At present, Section III of the CMA contains the detailed rules for the acquisition
of participation in public companies limited by shares. The main rule is that
the threshold for the mandatory public purchase offer is 33%. However, if none
of the shareholders have more than 10% of the voting rights in a public company
limited by shares – either directly or indirectly –, the purchase offer must be
made in the case of the acquisition of a participation in excess of 25%. The purchase
offer must be made for all the voting shares of the company limited by shares
and for all shareholders with voting rights.

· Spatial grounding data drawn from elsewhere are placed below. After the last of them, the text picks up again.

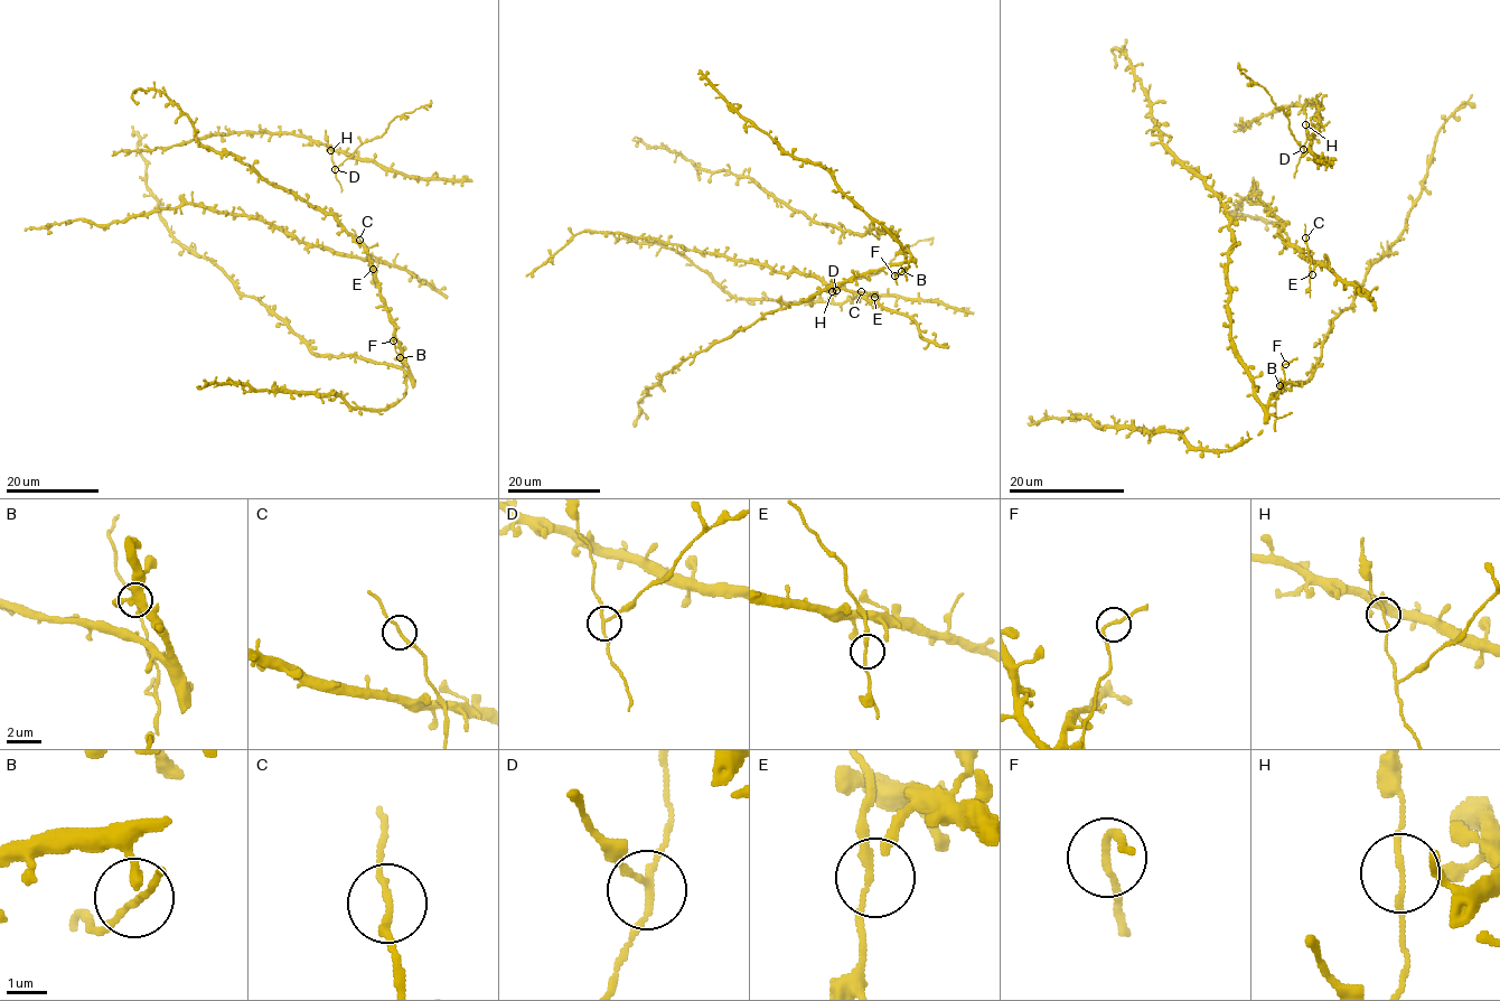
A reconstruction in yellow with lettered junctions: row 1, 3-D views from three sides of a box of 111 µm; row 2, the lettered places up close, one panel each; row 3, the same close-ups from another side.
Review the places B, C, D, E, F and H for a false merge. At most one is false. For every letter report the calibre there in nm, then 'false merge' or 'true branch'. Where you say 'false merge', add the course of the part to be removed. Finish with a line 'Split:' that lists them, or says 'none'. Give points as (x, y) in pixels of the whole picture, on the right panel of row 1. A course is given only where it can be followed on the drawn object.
B: calibre 160 nm; true branch
C: calibre 160 nm; true branch
D: calibre 160 nm; false merge; course (1303, 148), (1288, 127), (1288, 117), (1239, 68), (1246, 72)
E: calibre 190 nm; true branch
F: calibre 170 nm; true branch
H: calibre 110 nm; true branch
Split: D

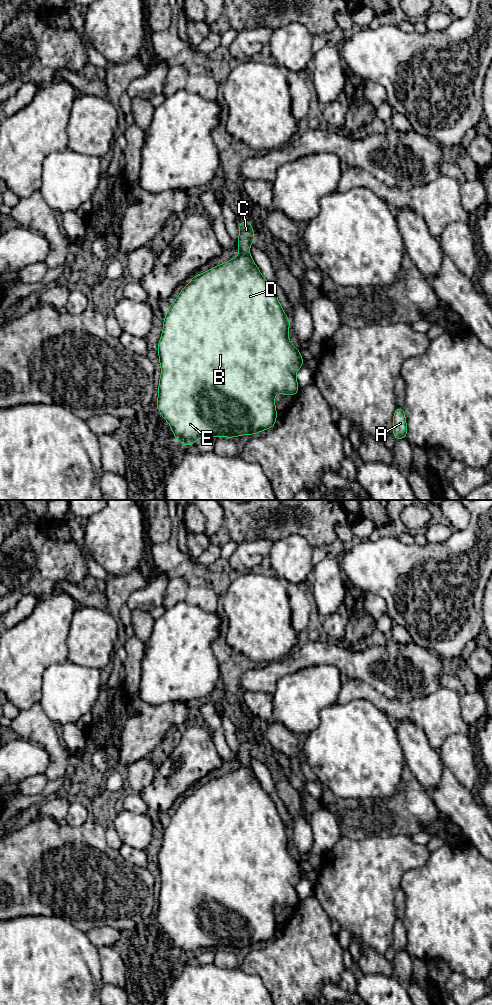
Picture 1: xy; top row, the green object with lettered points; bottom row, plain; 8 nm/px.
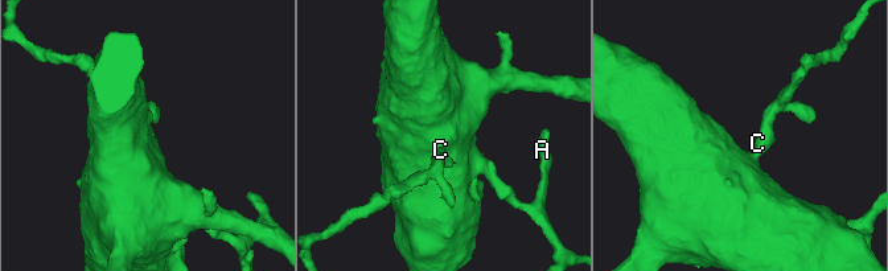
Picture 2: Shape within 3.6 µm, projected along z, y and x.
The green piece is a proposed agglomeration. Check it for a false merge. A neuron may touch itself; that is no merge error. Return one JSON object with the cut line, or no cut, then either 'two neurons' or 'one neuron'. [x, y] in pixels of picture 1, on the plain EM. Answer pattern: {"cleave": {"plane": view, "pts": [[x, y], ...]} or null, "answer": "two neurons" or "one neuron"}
{"cleave": null, "answer": "one neuron"}

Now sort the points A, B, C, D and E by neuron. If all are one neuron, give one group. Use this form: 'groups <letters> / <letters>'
groups A B C D E

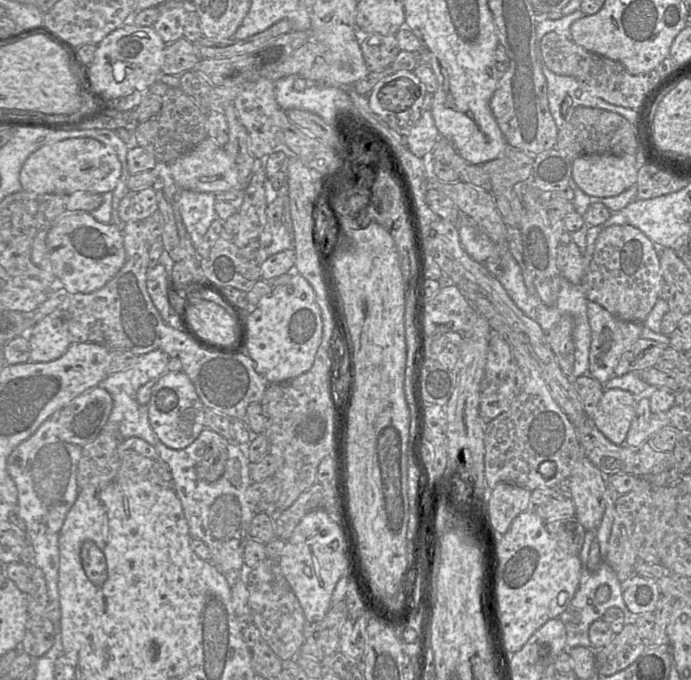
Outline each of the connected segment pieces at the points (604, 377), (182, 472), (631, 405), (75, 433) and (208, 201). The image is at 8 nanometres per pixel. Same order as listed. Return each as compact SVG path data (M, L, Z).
M591 301L588 302L588 318L591 327L588 373L601 384L604 384L614 376L621 355L641 338L643 323L619 319L601 305Z
M205 428L185 449L174 450L161 442L154 448L170 468L174 491L181 502L190 537L207 545L210 562L233 587L245 578L244 549L251 539L250 525L256 513L247 498L252 480L244 446L231 444L213 430Z
M606 389L599 402L597 413L592 417L597 428L616 445L626 442L631 422L635 415L638 397L623 389Z
M100 385L88 389L60 411L57 428L61 438L81 447L92 442L107 424L112 408L107 389Z
M182 189L179 195L179 213L196 248L213 221L219 218L215 202L216 197L212 193Z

The basis of the new regulation is that voting rights can be acquired in ways
other than the acquisition of shares, e.g. through agreements or the harmonised
behaviour of independent persons. For this reason, while the Act on Securities
used the terminology of “acquisition of companies limited by shares”, the CMA
introduced the definition of the “acquisition of participation” into the regulation.
The shareholder will have a reporting obligation in the case of acquiring participation
in excess of 5%, and subsequently, the shareholder shall report the increase of
participation in the case of the acquisition of each additional 5% (e.g. 5%, 10%,
15%, 20%) up to a participation of 50%. Subsequently, only exceeding the 75% and
90% thresholds should be reported. In the same way, the shareholder shall report
the decrease in participation per each 5%.
Any shareholder breaching the legal regulations for acquisitions cannot exercise
any membership rights over the company limited by shares until the disposal of
any shares acquired by evading the rules for the acquisition of participation,
and, in addition, the Supervisory Authority may impose a high penalty.